→ STUDY QUESTIONS:
[a] Condense the paragraph of the trustee nominee policy below that begins "With respect to nominations for Trustees who are not interested persons" into a shorter version that keeps its main facts.
[b] Transcribe the trustee nominee policy below from "The following Policy" up to and including "election by shareholders.".
[c] According to the trustee nominee policy below, within how many years of the Fund's retirement age for Trustees may a proposed nominee not be, unless nominated for re-election?

Policy for the Consideration of Trustee Nominees

 

            The following Policy for the Consideration of Trustee Nominees (the “Policy”) shall be followed by the Executive Committee (the “Committee”) of each Evergreen Trust in filling vacancies on the Boards of Trustees or when Trustees are to be nominated for election by shareholders.

 

Minimum Nominee Qualifications

 

1.         With respect to nominations for Trustees who are not interested persons of a Fund as defined by Section 2(a)(19) of the Investment Company Act of 1940 (the “1940 Act”) (“Disinterested Trustees”), nominees shall be independent of the Fund’s investment adviser and other principal service providers.  The Committee shall also consider the effect of any relationship beyond those delineated in the 1940 Act that might impair independence, such as business, financial or family relationships with the investment adviser or its affiliates.

 

2.         Disinterested Trustee nominees must qualify for service on the Fund’s Audit Committee under the rules of the American Stock Exchange (including financial literacy requirements) or other applicable securities exchange.

 

3.         With respect to all Trustees, nominees must qualify under all applicable laws and regulations.

 

4.         The proposed nominee may not be within five years of the Fund’s retirement age for        Trustees unless he or she is nominated for re-election.

→ SUPPLIED MATERIAL:

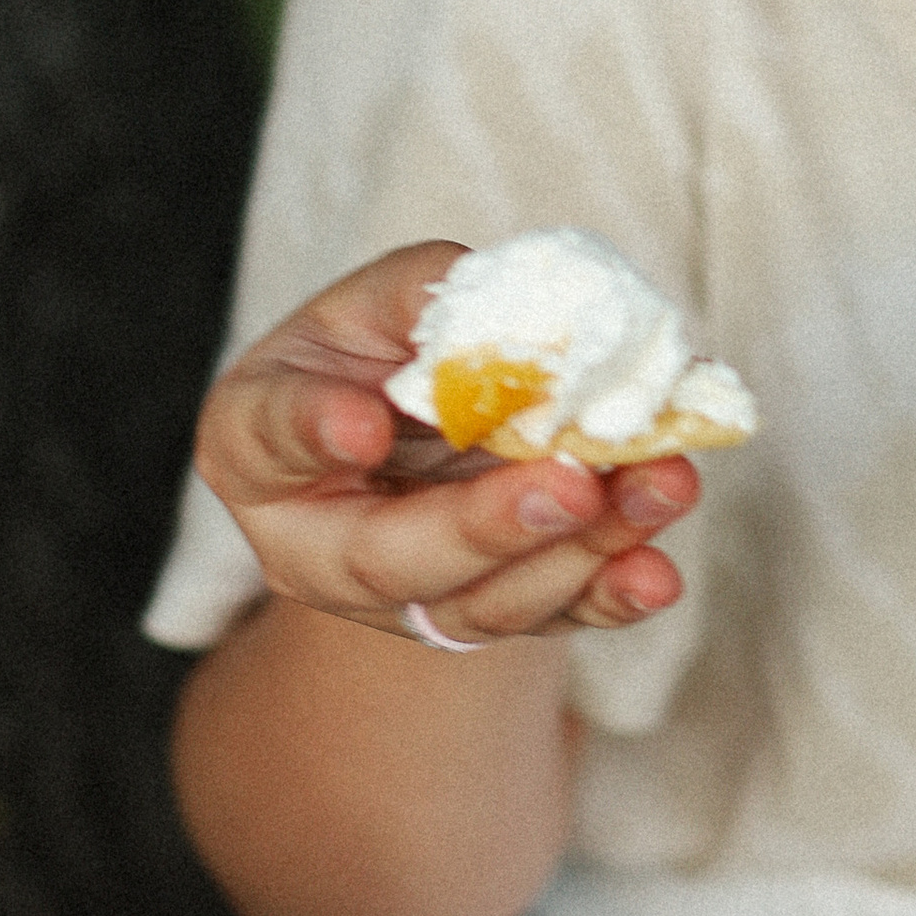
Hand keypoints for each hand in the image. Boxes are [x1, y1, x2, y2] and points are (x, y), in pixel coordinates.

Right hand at [195, 242, 700, 641]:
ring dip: (579, 552)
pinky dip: (609, 597)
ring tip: (657, 488)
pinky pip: (548, 621)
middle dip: (487, 526)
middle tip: (569, 482)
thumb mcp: (373, 306)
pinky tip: (657, 572)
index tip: (362, 423)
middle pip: (390, 560)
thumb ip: (417, 296)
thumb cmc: (374, 354)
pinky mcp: (486, 615)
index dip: (312, 431)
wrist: (412, 431)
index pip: (267, 440)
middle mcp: (314, 550)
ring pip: (481, 604)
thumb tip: (491, 294)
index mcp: (258, 450)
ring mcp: (403, 600)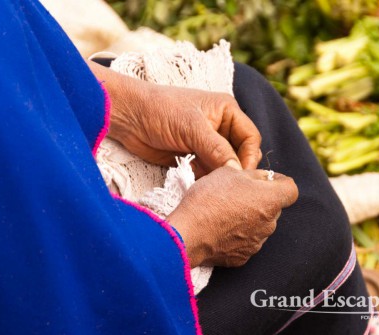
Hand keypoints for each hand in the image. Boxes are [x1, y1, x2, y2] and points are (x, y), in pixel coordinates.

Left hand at [88, 62, 261, 175]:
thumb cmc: (160, 111)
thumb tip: (237, 172)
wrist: (128, 117)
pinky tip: (205, 191)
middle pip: (240, 154)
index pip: (250, 137)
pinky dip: (208, 182)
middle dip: (236, 170)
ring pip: (224, 167)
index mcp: (227, 112)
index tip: (243, 177)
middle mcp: (221, 128)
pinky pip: (208, 174)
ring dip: (221, 178)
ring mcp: (207, 145)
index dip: (250, 157)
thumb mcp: (192, 127)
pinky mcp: (193, 158)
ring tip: (218, 192)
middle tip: (232, 188)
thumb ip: (217, 150)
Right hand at [167, 167, 297, 267]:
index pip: (291, 189)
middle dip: (260, 199)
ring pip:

→ RESPONSES:
[a] Nominees for Disinterested Trustee, meaning Trustees who are not interested persons of a Fund under Section 2(a)(19) of the 1940 Act, must be independent of the Fund's investment adviser and other principal service providers. The Committee must also weigh any relationship beyond those the 1940 Act defines that might impair independence, such as business, financial or family ties to the adviser or its affiliates.

[b]
The following Policy for the Consideration of Trustee Nominees (the “Policy”) shall be followed by the Executive Committee (the “Committee”) of each Evergreen Trust in filling vacancies on the Boards of Trustees or when Trustees are to be nominated for election by shareholders.

[c] Five years.